*WORK INSTRUCTIONS*.
Identify every line in the entries below that contains the word "Горизонтальные", and copy each such line.
=== Begin Enclosure ===
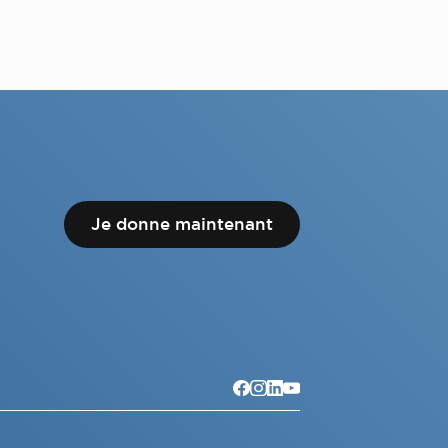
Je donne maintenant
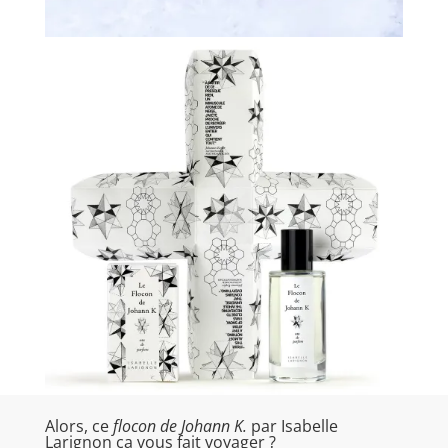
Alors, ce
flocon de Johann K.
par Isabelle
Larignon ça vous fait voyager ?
=== End Enclosure ===
=== Begin Enclosure ===
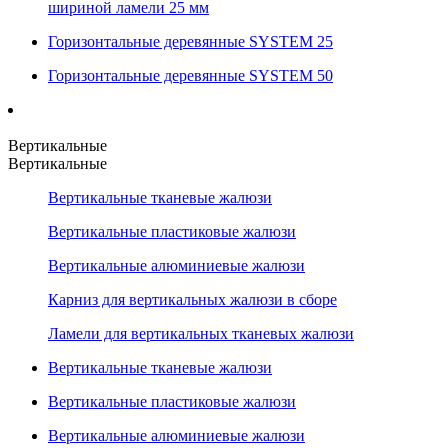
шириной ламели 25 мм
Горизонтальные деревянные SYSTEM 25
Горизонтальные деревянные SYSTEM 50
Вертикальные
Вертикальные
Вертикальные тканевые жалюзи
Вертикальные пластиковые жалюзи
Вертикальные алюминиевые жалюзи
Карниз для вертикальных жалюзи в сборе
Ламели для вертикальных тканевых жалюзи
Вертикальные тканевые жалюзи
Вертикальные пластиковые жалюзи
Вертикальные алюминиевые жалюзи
=== End Enclosure ===
=== Begin Enclosure ===
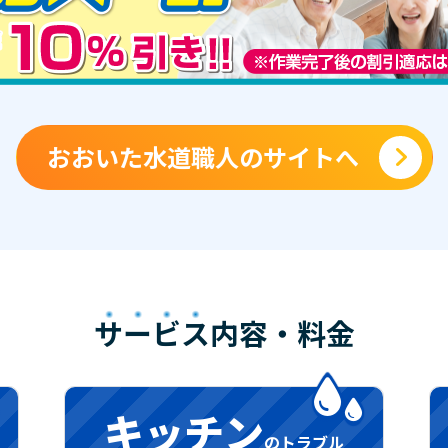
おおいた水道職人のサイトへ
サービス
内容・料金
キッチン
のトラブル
=== End Enclosure ===
*RESPONSE BOX*.
Горизонтальные деревянные SYSTEM 25
Горизонтальные деревянные SYSTEM 50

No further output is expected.